When buying a major appliance, opt for one with the "Energy Star" sticker, demonstrating that it meets or exceeds standards set by the U.S. Department of Energy and the Environmental Protection Agency.
If you’re looking for an appliance upgrade, a front-loading washing machine is a great place to start. They use 50 percent less energy and one-third less water. They also usually cut hot water use by 60 to 70 percent compared to conventional machines.

13. Keep It Clean

Clean or replace air filters in your home heating and cooling system as recommended (usually a couple of times a year). When filters are dirty, your air conditioner and hot-air furnace have to work harder to pull air through them, using more energy.
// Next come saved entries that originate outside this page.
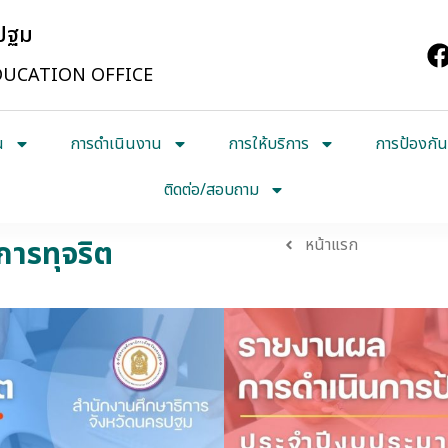
รปฐม
UCATION OFFICE
น
การดำเนินงาน
การให้บริการ
การป้องกัน
ติดต่อ/สอบถาม
ารทุจริต
หน้าแรก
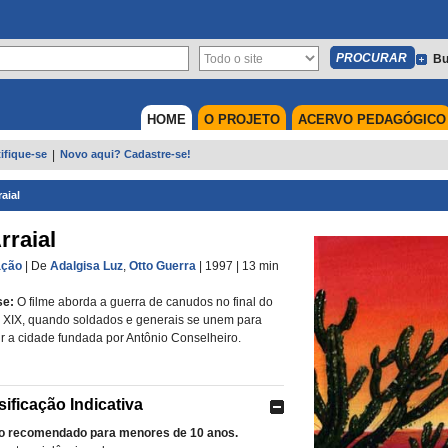
Bu
HOME
O PROJETO
ACERVO PEDAGÓGICO
ifique-se
|
Novo aqui? Cadastre-se!
aial
rraial
ação
| De
Adalgisa Luz
,
Otto Guerra
| 1997
| 13 min
se:
O filme aborda a guerra de canudos no final do
 XIX, quando soldados e generais se unem para
ir a cidade fundada por Antônio Conselheiro.
sificação Indicativa
o recomendado para menores de 10 anos.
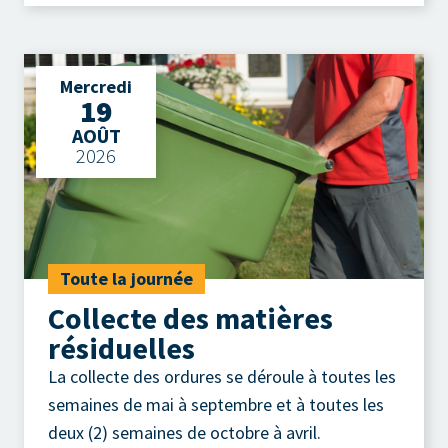
Mercredi
19
AOÛT
2026
Toute la journée
Collecte des matières
résiduelles
La collecte des ordures se déroule à toutes les
semaines de mai à septembre et à toutes les
deux (2) semaines de octobre à avril.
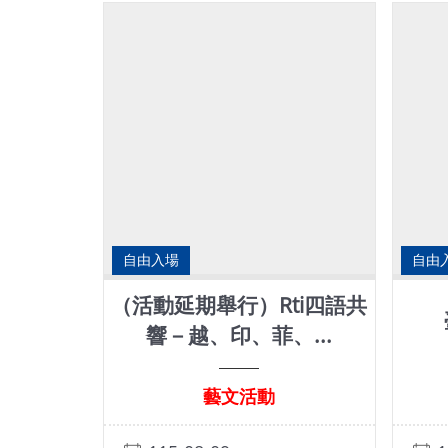
自由入場
自由
（活動延期舉行）Rti四語共
響－越、印、菲、...
藝文活動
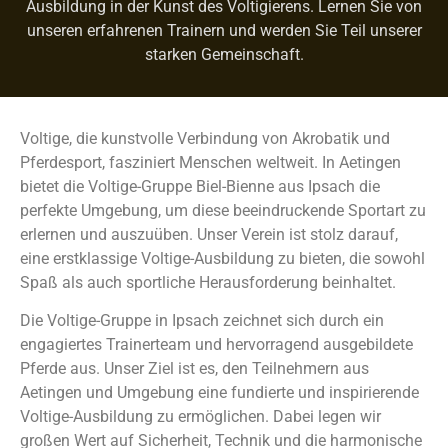
Ausbildung in der Kunst des Voltigierens. Lernen Sie von
unseren erfahrenen Trainern und werden Sie Teil unserer
starken Gemeinschaft.
Voltige, die kunstvolle Verbindung von Akrobatik und
Pferdesport, fasziniert Menschen weltweit. In Aetingen
bietet die Voltige-Gruppe Biel-Bienne aus Ipsach die
perfekte Umgebung, um diese beeindruckende Sportart zu
erlernen und auszuüben. Unser Verein ist stolz darauf,
eine erstklassige Voltige-Ausbildung zu bieten, die sowohl
Spaß als auch sportliche Herausforderung beinhaltet.
Die Voltige-Gruppe in Ipsach zeichnet sich durch ein
engagiertes Trainerteam und hervorragend ausgebildete
Pferde aus. Unser Ziel ist es, den Teilnehmern aus
Aetingen und Umgebung eine fundierte und inspirierende
Voltige-Ausbildung zu ermöglichen. Dabei legen wir
großen Wert auf Sicherheit, Technik und die harmonische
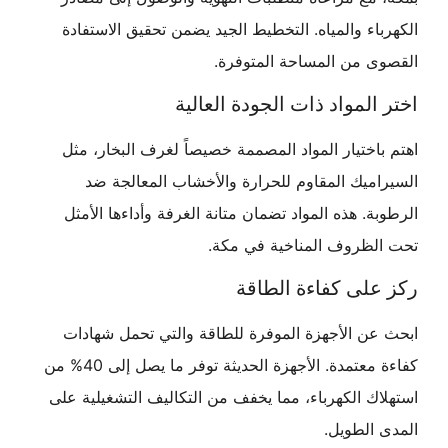
الكهرباء والمياه. التخطيط الجيد يضمن تحقيق الاستفادة
القصوى من المساحة المتوفرة.
اختر المواد ذات الجودة العالية
اهتم باختيار المواد المصممة خصيصاً لغرف البخار، مثل
السيراميك المقاوم للحرارة والأخشاب المعالجة ضد
الرطوبة. هذه المواد تضمان متانة الغرفة وأداءها الأمثل
تحت الظروف المناخية في مكة.
ركز على كفاءة الطاقة
ابحث عن الأجهزة الموفرة للطاقة والتي تحمل شهادات
كفاءة معتمدة. الأجهزة الحديثة توفر ما يصل إلى 40% من
استهلاك الكهرباء، مما يخفف من التكاليف التشغيلية على
المدى الطويل.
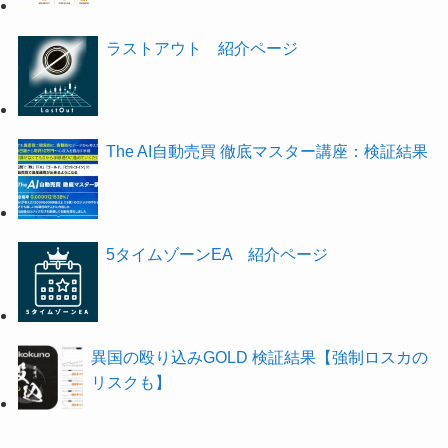
ラストアウト 紹介ページ
The AI自動売買 徹底マスター講座：検証結果
5タイムゾーンEA 紹介ページ
異国の殴り込みGOLD 検証結果【強制ロスカの
リスクも】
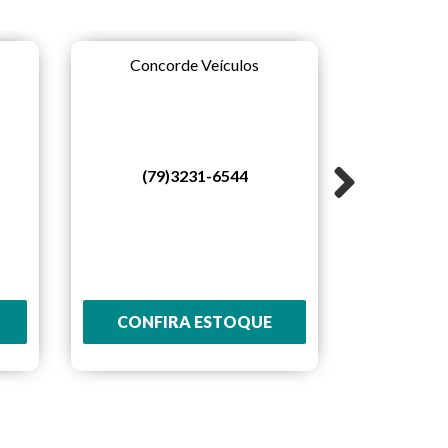
Concorde Veículos
(79)3231-6544
Concorde
(79
CONFIRA ESTOQUE
CONFI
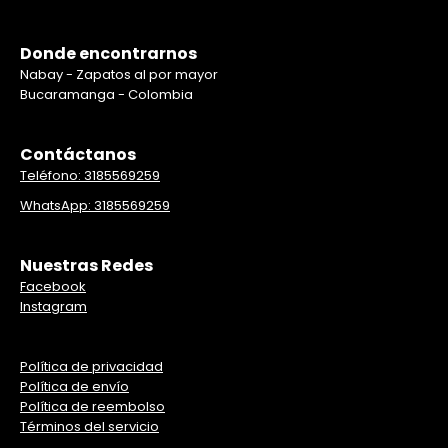
Donde encontrarnos
Nabay - Zapatos al por mayor
Bucaramanga - Colombia
Contáctanos
Teléfono: 3185569259
WhatsApp: 3185569259
Nuestras Redes
Facebook
Instagram
Política de privacidad
Política de envío
Política de reembolso
Términos del servicio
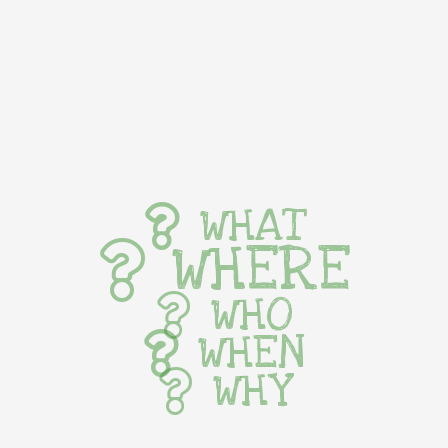
WHAT
WHERE
WHO
WHEN
WHY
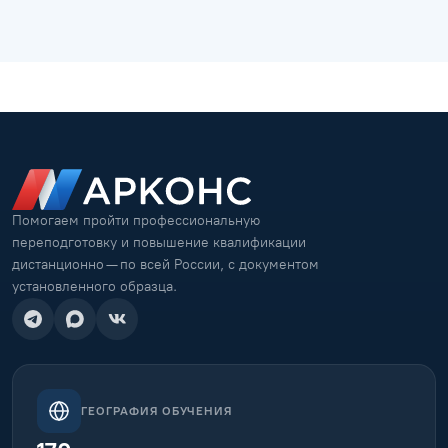
Помогаем пройти профессиональную
переподготовку и повышение квалификации
дистанционно — по всей России, с документом
установленного образца.
ГЕОГРАФИЯ ОБУЧЕНИЯ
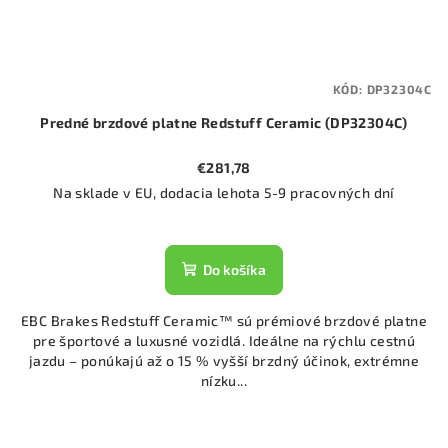
KÓD:
DP32304C
Predné brzdové platne Redstuff Ceramic (DP32304C)
€281,78
Na sklade v EU, dodacia lehota 5-9 pracovných dní
Do košíka
EBC Brakes Redstuff Ceramic™ sú prémiové brzdové platne
pre športové a luxusné vozidlá. Ideálne na rýchlu cestnú
jazdu – ponúkajú až o 15 % vyšší brzdný účinok, extrémne
nízku...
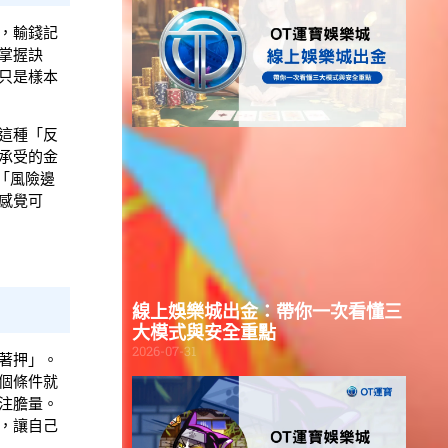
，輸錢記
掌握訣
只是樣本
這種「反
承受的金
「風險邊
感覺可
線上娛樂城出金：帶你一次看懂三
大模式與安全重點
2026-07-31
著押」。
個條件就
注膽量。
，讓自己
This simple task will also help improve air quality in your home.

14. Fill ‘Em Up

Make sure your dishwasher is full when you run it, and use the energy saving setting if available. Let dishes air-dry instead of running a drying cycle and you’ll save about 20 percent of the washer’s total electricity use.
The same thing goes for the clothes washer and dryer. Don’t waste energy and water doing half-loads. And be sure to clear out the lint filter regularly to keep the dryer running efficiently.

15. Go Low Tech

Use ceiling fans instead of the air conditioner during the summer. Use a clothesline or laundry rack instead of a dryer. Keep the draperies and shades on your south-facing windows open during the day to allow the sunlight in and closed at night to reduce the chill. During the hot days of summer, avoid running appliances that create heat and don’t do a lot of cooking.